Il en va de même pour l’IA générative appliquée aux cybermenaces. Si un criminel voulait écrire un logiciel malveillant, il devrait toujours guider ChatGPT pour le créer, puis vérifier que le logiciel fonctionne. Un cybercriminel aurait encore besoin de certaines connaissances préalables sur les campagnes d’attaque pour l’utiliser efficacement ; ce qui signifie que les compétences requises pour élaborer des techniques d’attaques sont encore un obstacle pour des débutants. Il est toutefois possible de recourir à l’IA pour des choses plus simples, comme créer des e-mails de phishing crédibles.

Les attaques basées sur l’IA générative privilégient la qualité à la quantité

La crainte que ChatGPT provoque une augmentation du nombre de cyberattaques visant les entreprises est-elle fondée ? Comme souvent, la réalité diffère un peu des discours.

Si le nombre d’attaques par email n’a pratiquement pas changé depuis le lancement de ChatGPT, le nombre d’e-mails de phishing cherchant à inciter la victime à cliquer sur un lien frauduleux a en fait diminué de 22 % à 14 %. Cependant, la complexité linguistique moyenne des e-mails de phishing a augmenté de 17 %.

Bien entendu, corrélation n’est pas synonyme de causalité, mais il est tout à fait possible que ChatGPT permette aux cybercriminels de réorienter leurs activités. Plutôt que de multiplier les attaques par e-mail en y ajoutant des liens frauduleux ou des malwares, les criminels peuvent espérer un meilleur retour sur investissement en mettant au point des escroqueries sophistiquées qui exploitent la confiance de leurs victimes et demandent à celles-ci de mener des actions spécifiques : demander aux RH de modifier les coordonnées de paiement du salaire du PDG afin de le verser sur un autre compte bancaire contrôlé par un pirate.

Revenons à l’hypothèse posée en introduction : il ne faudrait que quelques minutes à un cybercriminel pour récupérer des informations sur une victime potentielle à partir de ses réseaux sociaux et demander à ChatGPT de créer un e-mail. En quelques secondes, ce criminel disposerait d’un mail de phishing crédible, bien écrit et contextualisé, prêt à être envoyé.

Un avenir où les machines se battent contre les machines

La course à l’IA générative va pousser les géants de la tech à vouloir commercialiser l’IA la plus précise, la plus rapide et la plus crédible. Et il est inévitable que les cybercriminels exploitent cette innovation à leur profit. Le recours à l’intelligence artificielle (qui permet également d’intégrer des données audio et vidéo falsifiées) facilitera la tâche des criminels qui pourront lancer des attaques sur mesure, plus rapides et plus efficaces.
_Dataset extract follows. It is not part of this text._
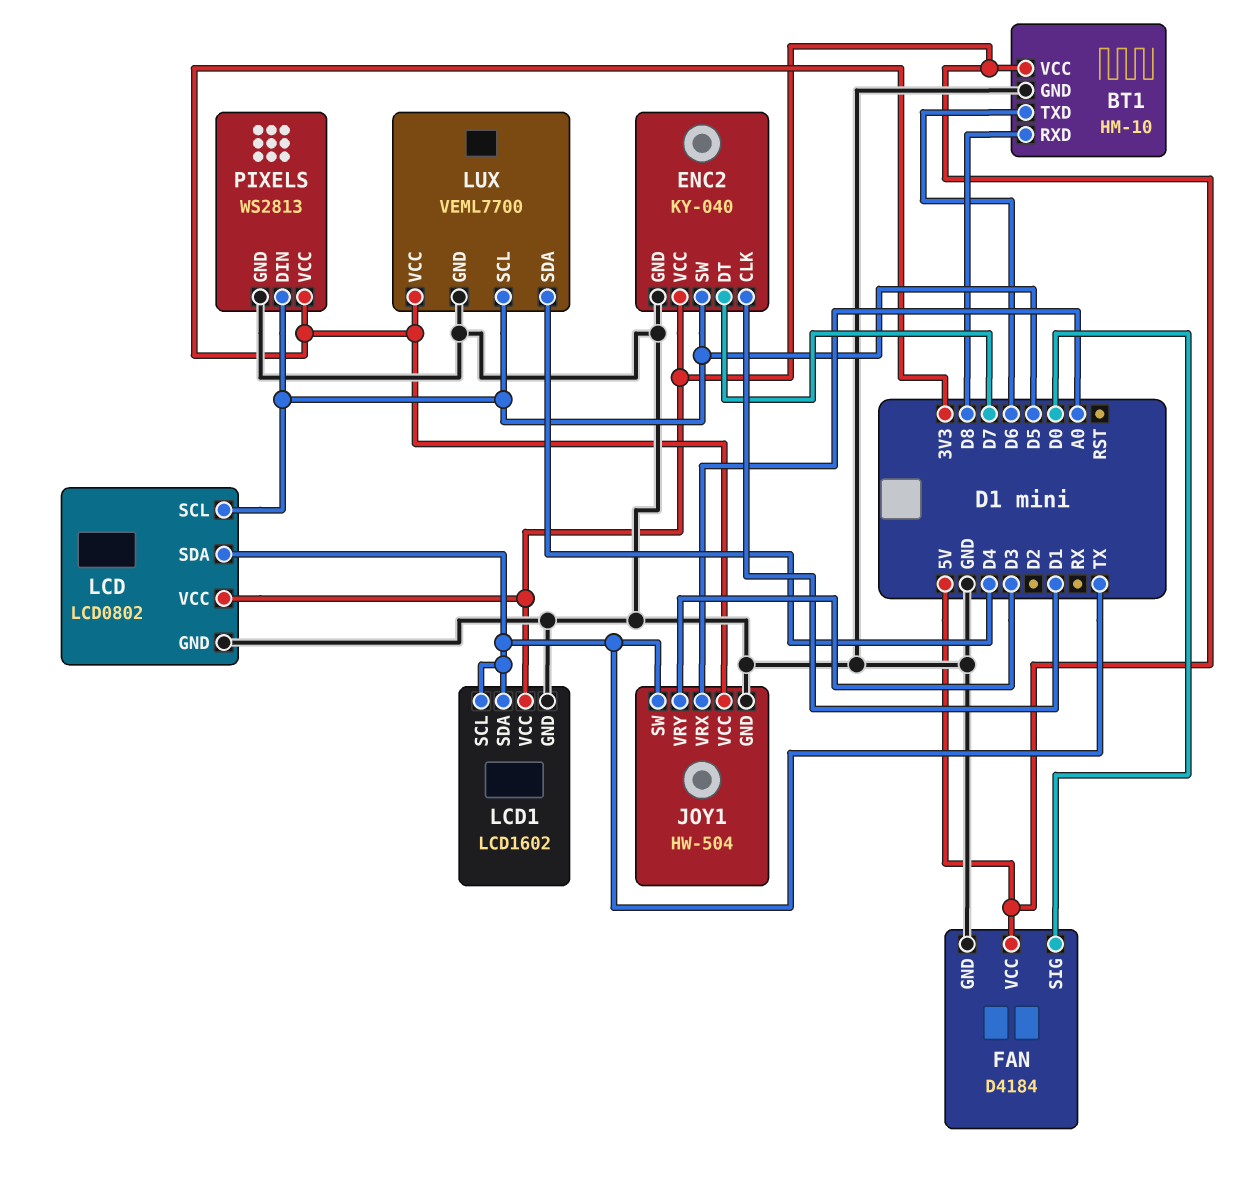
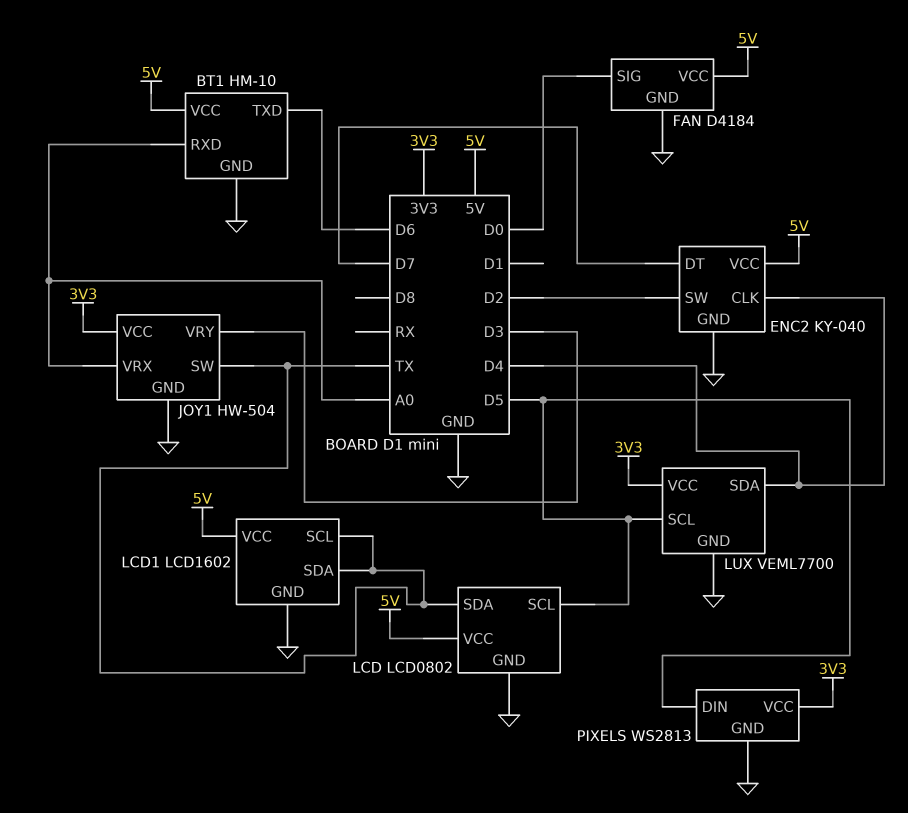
BT1 pin RXD: D8 -> A0
ENC2 pin CLK: D1 -> D4
ENC2 pin SW: D5 -> D2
Pour les équipes de sécurité chargées de protéger leurs collaborateurs, leurs infrastructures et leur propriété intellectuelle, il sera indispensable de recourir à une cyberdéfense basée sur l’IA. L’IA auto-apprenante sait identifier et contenir des attaques subtiles grâce à une connaissance approfondie des utilisateurs et des appareils au sein des organisations qu’elle protège. En apprenant de ces schémas de vie, elle développe une compréhension globale de ce qui est normal pour les utilisateurs dans le contexte réel des données échangées quotidiennement. En d’autres termes, le meilleur moyen d’arrêter les attaques hyper-personnalisées alimentées par l’IA est de disposer d’une IA qui en sait encore plus sur votre entreprise qu’une générative ne le pourrait.

De toute évidence, la généralisation de l’IA générative va à terme nous mener vers une guerre des algorithmes, opposant des machines à d’autres machines. Le moment est donc venu pour les équipes de sécurité d’introduire l’IA dans leur panoplie d’outils de cybersécurité.